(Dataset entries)
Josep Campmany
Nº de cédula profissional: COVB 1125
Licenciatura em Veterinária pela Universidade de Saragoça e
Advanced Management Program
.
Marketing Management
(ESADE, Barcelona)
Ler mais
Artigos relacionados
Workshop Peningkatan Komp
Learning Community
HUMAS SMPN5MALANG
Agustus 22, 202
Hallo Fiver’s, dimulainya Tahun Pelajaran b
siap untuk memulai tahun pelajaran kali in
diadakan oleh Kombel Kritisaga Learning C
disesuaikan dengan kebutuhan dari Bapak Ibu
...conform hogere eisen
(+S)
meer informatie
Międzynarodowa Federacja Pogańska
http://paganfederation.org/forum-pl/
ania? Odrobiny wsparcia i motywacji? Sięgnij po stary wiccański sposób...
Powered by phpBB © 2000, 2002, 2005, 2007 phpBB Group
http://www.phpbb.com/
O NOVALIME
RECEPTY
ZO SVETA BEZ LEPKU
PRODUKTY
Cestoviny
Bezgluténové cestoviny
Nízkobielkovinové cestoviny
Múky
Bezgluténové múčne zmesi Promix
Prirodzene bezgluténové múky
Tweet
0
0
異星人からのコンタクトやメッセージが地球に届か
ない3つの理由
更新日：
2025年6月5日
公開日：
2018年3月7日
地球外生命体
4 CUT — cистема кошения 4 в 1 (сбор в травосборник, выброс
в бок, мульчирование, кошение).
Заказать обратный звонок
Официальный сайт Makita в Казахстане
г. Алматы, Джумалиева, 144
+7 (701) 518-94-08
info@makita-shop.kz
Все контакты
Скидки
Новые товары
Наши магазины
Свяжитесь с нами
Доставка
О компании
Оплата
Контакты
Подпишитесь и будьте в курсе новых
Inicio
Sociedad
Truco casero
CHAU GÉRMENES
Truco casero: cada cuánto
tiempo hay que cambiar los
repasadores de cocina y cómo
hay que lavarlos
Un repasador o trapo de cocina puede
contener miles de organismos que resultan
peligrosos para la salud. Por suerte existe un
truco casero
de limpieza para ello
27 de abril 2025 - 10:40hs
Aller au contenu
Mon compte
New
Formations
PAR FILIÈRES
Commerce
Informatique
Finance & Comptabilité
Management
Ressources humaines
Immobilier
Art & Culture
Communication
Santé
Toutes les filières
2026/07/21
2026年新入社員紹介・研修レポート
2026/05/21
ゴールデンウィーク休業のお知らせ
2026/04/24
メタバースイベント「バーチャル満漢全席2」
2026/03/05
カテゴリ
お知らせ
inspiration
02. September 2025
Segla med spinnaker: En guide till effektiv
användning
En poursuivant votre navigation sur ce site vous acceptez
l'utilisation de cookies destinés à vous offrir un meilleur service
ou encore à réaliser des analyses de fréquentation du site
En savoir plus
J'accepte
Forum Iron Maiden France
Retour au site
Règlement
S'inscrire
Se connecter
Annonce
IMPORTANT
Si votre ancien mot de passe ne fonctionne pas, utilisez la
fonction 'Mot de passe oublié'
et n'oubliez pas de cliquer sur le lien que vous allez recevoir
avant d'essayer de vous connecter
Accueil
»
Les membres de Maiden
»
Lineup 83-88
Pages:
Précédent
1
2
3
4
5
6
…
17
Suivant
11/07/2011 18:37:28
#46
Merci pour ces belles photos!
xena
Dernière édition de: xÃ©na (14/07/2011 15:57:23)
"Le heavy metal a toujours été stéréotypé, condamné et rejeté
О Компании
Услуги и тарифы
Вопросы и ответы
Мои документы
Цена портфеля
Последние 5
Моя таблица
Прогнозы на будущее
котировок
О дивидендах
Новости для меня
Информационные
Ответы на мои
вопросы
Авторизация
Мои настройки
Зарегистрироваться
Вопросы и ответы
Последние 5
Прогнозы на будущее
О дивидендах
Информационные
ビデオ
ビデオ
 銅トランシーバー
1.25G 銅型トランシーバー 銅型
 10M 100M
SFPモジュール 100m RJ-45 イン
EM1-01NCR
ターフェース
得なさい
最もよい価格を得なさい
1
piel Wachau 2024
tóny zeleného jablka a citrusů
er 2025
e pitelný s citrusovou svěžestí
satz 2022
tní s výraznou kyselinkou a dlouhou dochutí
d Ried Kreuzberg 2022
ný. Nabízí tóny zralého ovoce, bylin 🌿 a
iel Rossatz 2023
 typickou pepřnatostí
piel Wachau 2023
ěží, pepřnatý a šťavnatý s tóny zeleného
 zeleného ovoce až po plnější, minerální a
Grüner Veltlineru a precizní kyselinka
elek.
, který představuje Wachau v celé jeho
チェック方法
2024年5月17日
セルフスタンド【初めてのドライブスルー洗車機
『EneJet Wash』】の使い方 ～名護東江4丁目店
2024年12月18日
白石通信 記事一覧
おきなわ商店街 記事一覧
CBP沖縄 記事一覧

Job:
Look above for the line that contains "Retour au site". That line and every line after it through the end of the data must be written out exactly, with nothing else.

Result of this exercise:
Retour au site
Règlement
S'inscrire
Se connecter
Annonce
IMPORTANT
Si votre ancien mot de passe ne fonctionne pas, utilisez la
fonction 'Mot de passe oublié'
et n'oubliez pas de cliquer sur le lien que vous allez recevoir
avant d'essayer de vous connecter
Accueil
»
Les membres de Maiden
»
Lineup 83-88
Pages:
Précédent
1
2
3
4
5
6
…
17
Suivant
11/07/2011 18:37:28
#46
Merci pour ces belles photos!
xena
Dernière édition de: xÃ©na (14/07/2011 15:57:23)
"Le heavy metal a toujours été stéréotypé, condamné et rejeté
О Компании
Услуги и тарифы
Вопросы и ответы
Мои документы
Цена портфеля
Последние 5
Моя таблица
Прогнозы на будущее
котировок
О дивидендах
Новости для меня
Информационные
Ответы на мои
вопросы
Авторизация
Мои настройки
Зарегистрироваться
Вопросы и ответы
Последние 5
Прогнозы на будущее
О дивидендах
Информационные
ビデオ
ビデオ
 銅トランシーバー
1.25G 銅型トランシーバー 銅型
 10M 100M
SFPモジュール 100m RJ-45 イン
EM1-01NCR
ターフェース
得なさい
最もよい価格を得なさい
1
piel Wachau 2024
tóny zeleného jablka a citrusů
er 2025
e pitelný s citrusovou svěžestí
satz 2022
tní s výraznou kyselinkou a dlouhou dochutí
d Ried Kreuzberg 2022
ný. Nabízí tóny zralého ovoce, bylin 🌿 a
iel Rossatz 2023
 typickou pepřnatostí
piel Wachau 2023
ěží, pepřnatý a šťavnatý s tóny zeleného
 zeleného ovoce až po plnější, minerální a
Grüner Veltlineru a precizní kyselinka
elek.
, který představuje Wachau v celé jeho
チェック方法
2024年5月17日
セルフスタンド【初めてのドライブスルー洗車機
『EneJet Wash』】の使い方 ～名護東江4丁目店
2024年12月18日
白石通信 記事一覧
おきなわ商店街 記事一覧
CBP沖縄 記事一覧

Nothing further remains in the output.